Force est de constater malgré tout que ce narrateur sociologue, qui ne cesse de questionner, de définir, de caractériser, de décomposer, nous pousse à nous prendre au jeu de la sociologie plus qu’à celui de la littérature. On retiendra notamment une analyse particulièrement judicieuse du profil complexe de la femme d’ouvrier, incarnée par la mère d’Eddy, qui proteste à longueur de journée contre un pouvoir politique qu’elle abhorre et qui s’en remet pourtant à ce pouvoir pour faire surgir l’ordre dans la société, pour sévir contre les immigrés, contre la drogue, contre la déviance sexuelle. L’auteur établit d’ailleurs un parallèle assez plaisant avec la description que fait Stefan Zweig (dans sa biographie de Marie-Antoinette) des femmes miséreuses de 1789, qui « se rendent à Versailles pour protester et qui, à la vue du monarque, s’écrient spontanément Vive le roi ! : leurs corps – ayant pris la parole à leur place – déchirées entre la soumission la plus totale au pouvoir et la révolte permanente » (p. 62).

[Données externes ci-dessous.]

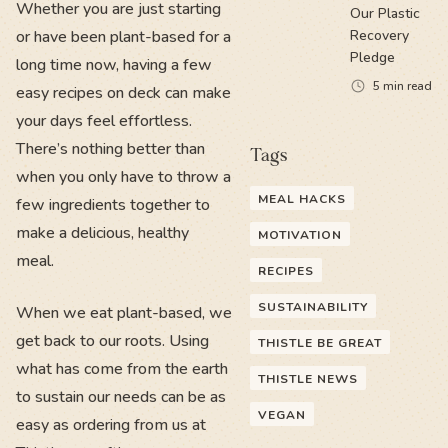
Whether you are just starting
Our Plastic
or have been plant-based for a
Recovery
Pledge
long time now, having a few
5
min read
easy recipes on deck can make
your days feel effortless.
There’s nothing better than
Tags
when you only have to throw a
MEAL HACKS
few ingredients together to
make a delicious, healthy
MOTIVATION
meal.
RECIPES
SUSTAINABILITY
When we eat plant-based, we
get back to our roots. Using
THISTLE BE GREAT
what has come from the earth
THISTLE NEWS
to sustain our needs can be as
VEGAN
easy as ordering from us at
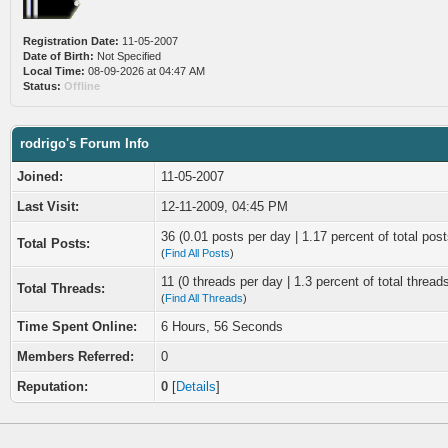
Registration Date:
11-05-2007
Date of Birth:
Not Specified
Local Time:
08-09-2026 at 04:47 AM
Status:
Offline
rodrigo's Forum Info
Joined:
11-05-2007
Last Visit:
12-11-2009, 04:45 PM
36 (0.01 posts per day | 1.17 percent of total post
Total Posts:
(
Find All Posts
)
11 (0 threads per day | 1.3 percent of total thread
Total Threads:
(
Find All Threads
)
Time Spent Online:
6 Hours, 56 Seconds
Members Referred:
0
Reputation:
0
[
Details
]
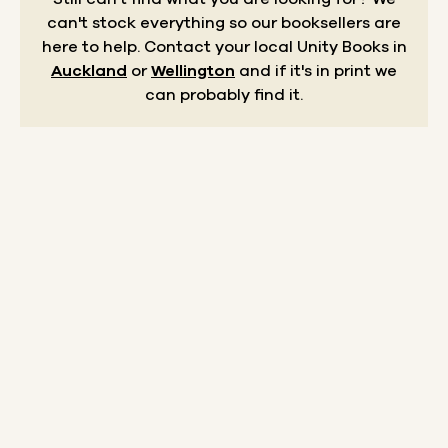
can't stock everything so our booksellers are
here to help.
Contact your local Unity Books in
Auckland
or
Wellington
and if it's in print we
can probably find it.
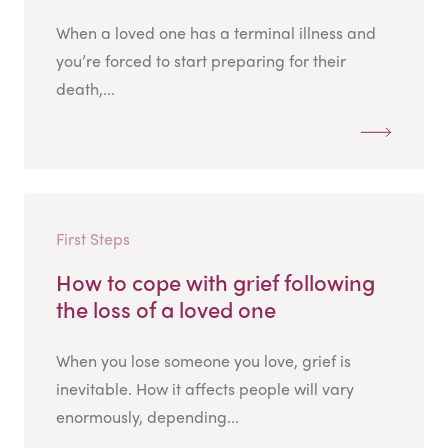
When a loved one has a terminal illness and
you’re forced to start preparing for their
death,...
First Steps
How to cope with grief following
the loss of a loved one
When you lose someone you love, grief is
inevitable. How it affects people will vary
enormously, depending...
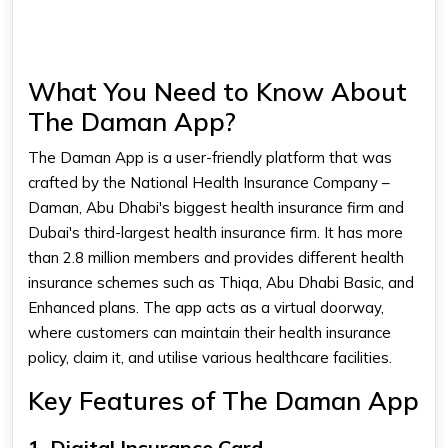
What You Need to Know About
The Daman App?
The
Daman App
is a user-friendly platform that was
crafted by the National Health Insurance Company –
Daman, Abu Dhabi's biggest health insurance firm and
Dubai's third-largest health insurance firm. It has more
than 2.8 million members and provides different health
insurance schemes such as Thiqa, Abu Dhabi Basic, and
Enhanced plans. The app acts as a virtual doorway,
where customers can maintain their health insurance
policy, claim it, and utilise various healthcare facilities.​
Key Features of The Daman App
1. Digital Insurance Card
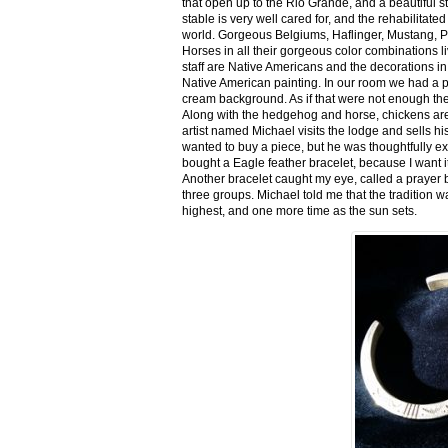
that open up to the Rio Grande, and a beautiful 
stable is very well cared for, and the rehabilitat
world. Gorgeous Belgiums, Haflinger, Mustang, P
Horses in all their gorgeous color combinations li
staff are Native Americans and the decorations in 
Native American painting. In our room we had a po
cream background. As if that were not enough there
Along with the hedgehog and horse, chickens are
artist named Michael visits the lodge and sells h
wanted to buy a piece, but he was thoughtfully ex
bought a Eagle feather bracelet, because I want it
Another bracelet caught my eye, called a prayer 
three groups. Michael told me that the tradition w
highest, and one more time as the sun sets.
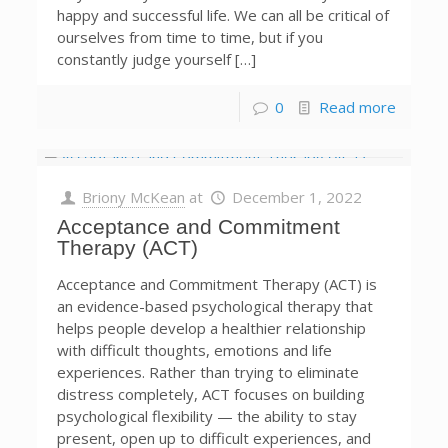
happy and successful life. We can all be critical of
ourselves from time to time, but if you
constantly judge yourself […]
0
Read more
Briony McKean
at
December 1, 2022
Acceptance and Commitment
Therapy (ACT)
Acceptance and Commitment Therapy (ACT) is
an evidence-based psychological therapy that
helps people develop a healthier relationship
with difficult thoughts, emotions and life
experiences. Rather than trying to eliminate
distress completely, ACT focuses on building
psychological flexibility — the ability to stay
present, open up to difficult experiences, and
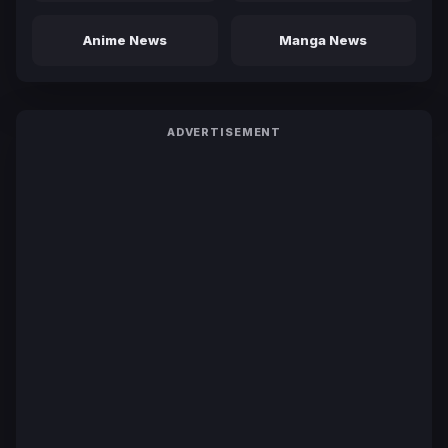
Anime News
Manga News
ADVERTISEMENT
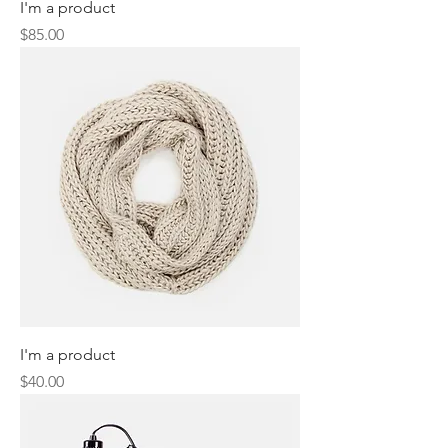
I'm a product
Price
$85.00
I'm a product
Price
$40.00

Les manifestations du pouvoir masculin sont au cœur du parcours de socialisation du jeune Eddy, qui expérimente finalement le genre avant d’en étudier les théories à l’université. Or, la singularité de ce parcours en fait un objet d’étude de premier ordre, qui se laisse volontiers lire au prisme de la pensée de Bourdieu, chère à Edouard Louis.

Cependant, l’architecture du livre semble nous conduire à chercher à tout prix la cause du malheur de l’auteur dans une analyse de genre, quand il apparaît en fait à la lecture que cette clé réside peut-être dans une singularité qui échappe à cette seule analyse. En effet, si Eddy est d’emblée stigmatisé parmi les autres enfants, c’est à cause de sa voie, de son caractère aigu certes, mais surtout de l’aisance avec laquelle elle se déploie. C’est parce qu’Eddy est un enfant doté de la parole (réelle et symbolique) qu’il est différent des autres (ndlr : l’étymologie latine in-fans signifie « celui qui ne parle pas »). Eddy se développe dès le début de son existence dans un rapport intime aux symboles, à la connaissance, alors que ses semblables vouent leur existence à la matérialité du monde, à la vie sensible. Et, lorsque le collégien Bellegueule intègre le lycée de la ville, il est finalement confronté à une nouvelle forme de domination, qui ne repose plus sur la masculinité du pouvoir, mais sur la maîtrise du savoir ; ce qui apporte du crédit à une interprétation non exclusivement genrée de la solitude d’Eddy Bellegueule.

En finir avec Eddy Bellegueule, Edouard Louis, Seuil, 224 p., 17 €.